Down and Pout

Washington City Paper | April 17, 2006
The title character in Lonesome Jim is lonesome, of course, and headed for a bittersweet homecoming of his own. Technically speaking, he’s returning to Indiana, but alert viewers will recognize it as Indie-ana, located right near Nowhere and Nothing Doing. It’s an uglyass place that apparently has only one barkeep and not enough energy to take down its Christmas decorations. (You’ve never seen such sad tinsel.)

Jim (Casey Affleck), naturally, left as quickly as he could for a hardscrabble life in New York, and the only reason he’s coming back is that it seems like the best place for a nervous breakdown. Our boy never quite breaks down, but he never perks up, either. How morose is he? Well, he doesn’t just sit on the family couch—he melds with it, and his old bedroom contains a wall of mournful remembrance: pictures of Poe and Hemingway and Woolf and pretty much every author who ever met a sad end. When he hops in bed with a hot local nurse named Anika (Liv Tyler), his hard-on evaporates at the moment of contact.

As a director, longtime Indie-ana resident Steve Buscemi is well-attuned to the comedy of depression. And as a refined character actor, he’s sure-handed with his supporting cast. Seymour Cassel and Mary Kay Place walk the delicate line between pathos and gargoyle comedy as Jim’s parents, and Mark Boone Junior plays Jim’s pothead uncle as an unnervingly authentic human travesty.

The film’s digital photography is often as ugly as the terrain it’s depicting, but the details in James C. Strouse’s script always feel on-target: a girl’s basketball team of epic badness sponsored by Roush Ladders; a prostitute and her john staring postcoitally at a televangelist. Lonesome Jim is so right in its particulars, so sure in its tone right up to the heart-kneading finale, that you can almost skate over the hollowness at its center.

At one level, Affleck deserves nothing but praise.

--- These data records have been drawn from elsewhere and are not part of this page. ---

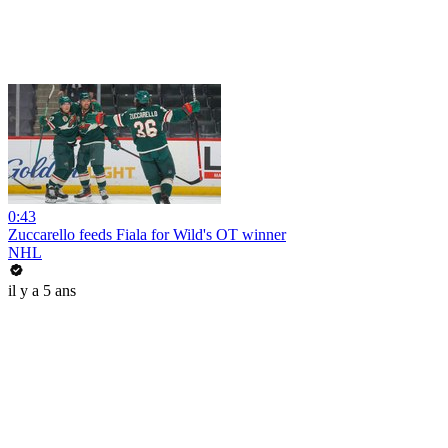
0:43
Zuccarello feeds Fiala for Wild's OT winner
NHL
il y a 5 ans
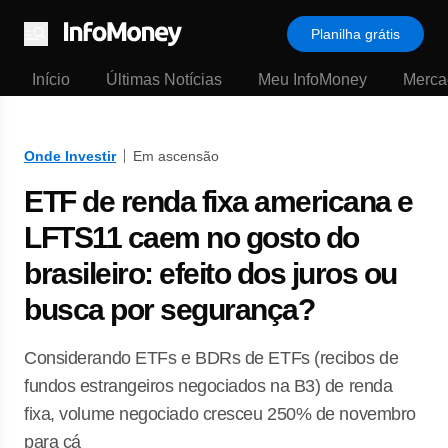
Planilha grátis
Menu
Início
Últimas Notícias
Meu InfoMoney
Merca
Onde Investir
Em ascensão
ETF de renda fixa americana e
LFTS11 caem no gosto do
brasileiro: efeito dos juros ou
busca por segurança?
Considerando ETFs e BDRs de ETFs (recibos de
fundos estrangeiros negociados na B3) de renda
fixa, volume negociado cresceu 250% de novembro
para cá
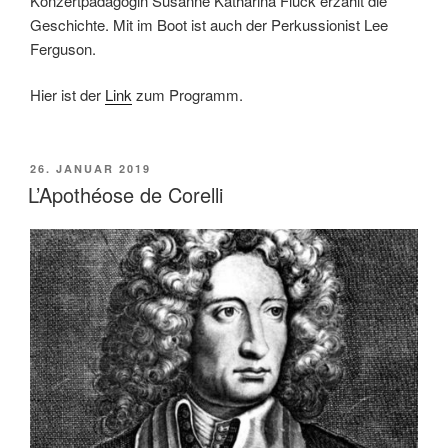
Konzertpädagogin Susanne Katharina Flück erzählt die
Geschichte. Mit im Boot ist auch der Perkussionist Lee
Ferguson.
Hier ist der
Link
zum Programm.
VERÖFFENTLICHT
26. JANUAR 2019
AM
L’Apothéose de Corelli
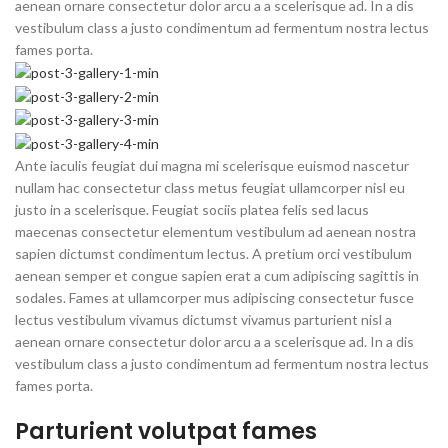
aenean ornare consectetur dolor arcu a a scelerisque ad. In a dis
vestibulum class a justo condimentum ad fermentum nostra lectus
fames porta.
Ante iaculis feugiat dui magna mi scelerisque euismod nascetur
nullam hac consectetur class metus feugiat ullamcorper nisl eu
justo in a scelerisque. Feugiat sociis platea felis sed lacus
maecenas consectetur elementum vestibulum ad aenean nostra
sapien dictumst condimentum lectus. A pretium orci vestibulum
aenean semper et congue sapien erat a cum adipiscing sagittis in
sodales. Fames at ullamcorper mus adipiscing consectetur fusce
lectus vestibulum vivamus dictumst vivamus parturient nisl a
aenean ornare consectetur dolor arcu a a scelerisque ad. In a dis
vestibulum class a justo condimentum ad fermentum nostra lectus
fames porta.
Parturient volutpat fames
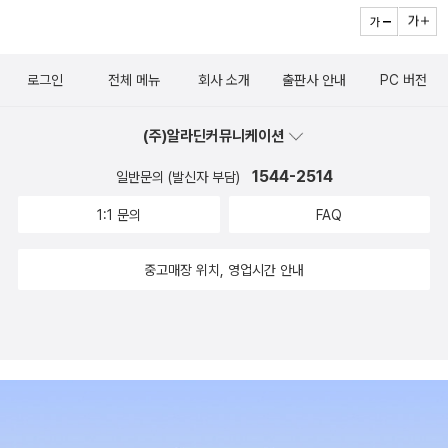
한 주요 실행 환경인 파이썬, 넘파이(NumPy)와 사이파이(SciP
y), 케라스(Keras) 설치 방법을 설명한다. 그 밖의 환경 설치 및
구축 방법은 본문에서도 자세히 안내한다. [이 책의 주요 특징] -
로그인
전체 메뉴
회사 소개
출판사 안내
PC 버전
이 책 한 권으로 인공지능 서비스의 다양한 분야를 모두 학습하고
실무 예제를 실습해볼 수 있다. - 머신러닝과 딥러닝의 주요 알고
(주)알라딘커뮤니케이션
리즘 이론을 배우고 간단한 서비스를 직접 만들어본다. - 인공지
능의 유형, 사례, 적용 기술 등을 파악해 서비스 기획을 위한 기본
1544-2514
일반문의 (발신자 부담)
기를 갖출 수 있다. - 인공지능 기술로의 확대 및 실무 적용 관점
1:1 문의
FAQ
에서 직접 경험해보고 선택할 수 있다. - 음성 인식, 자연어 처리,
대화 시스템, 영상 처리 등 다양한 인공지능 기술을 맛볼 수 있다.
중고매장 위치, 영업시간 안내
- 인공지능을 위한 파이썬 기반 패키지인 파이토치(PyTorch),
젠심(Gensim), 텐서플로(TensorFlow), 케라스(Keras), NLTK
등을 사용한다. [이 책의 독자 대상] - 인공지능을 활용한 신규 IT
서비스를 고민하고 기술적 이해에 목마른 서비스/솔루션 기획자
- 머신러닝, 딥러닝 영역으로 전문성을 넓히고자 하는 IT 업무 종
사자 - 컴퓨터 프로그램 경험이 있고 인공지능을 이용한 개발을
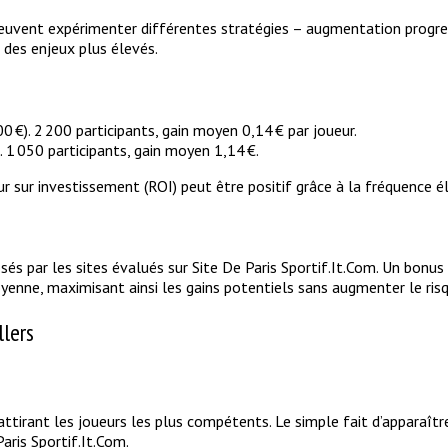
 peuvent expérimenter différentes stratégies – augmentation progre
 des enjeux plus élevés.
00 €). 2 200 participants, gain moyen 0,14 € par joueur.
). 1 050 participants, gain moyen 1,14 €.
sur investissement (ROI) peut être positif grâce à la fréquence é
s par les sites évalués sur Site De Paris Sportif.It.Com. Un bonus
yenne, maximisant ainsi les gains potentiels sans augmenter le risq
llers
 attirant les joueurs les plus compétents. Le simple fait d’apparaî
aris Sportif.It.Com.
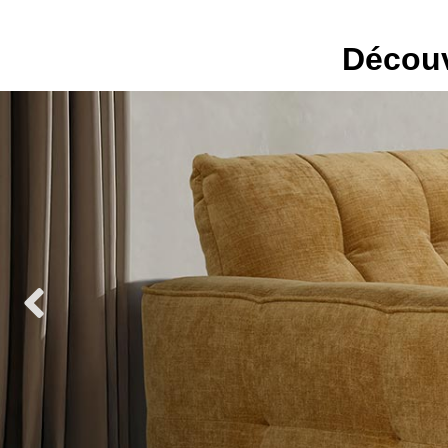
Découv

He successfully conceals his preppy cuteness beneath scruffy whiskers and woolen caps. He never strikes a false note. His line readings are often skillful. But Jim doesn’t move the viewer in the manner of, say, Mark Ruffalo’s disaffected loner in You Can Count on Me. He never quite gets up out of that couch, and it’s virtually impossible to see why Anika takes such a shine to him. The explanation that, as a nurse, she “likes to take care of people” is inadequate, no matter how much Strouse might believe in it.

Anika, of course, is an underwritten part. And Tyler is a frustratingly underrealized screen presence. Never less than ingratiating, she suggests a kind of Dorian Gray ingénue, remaining eternally youthful inside an aging body. As an actress, will she ever bloom into something more complicated than dewy otherworldliness? That’s probably not a question Lonesome Jim meant to ask, but it’s certainly the most interesting.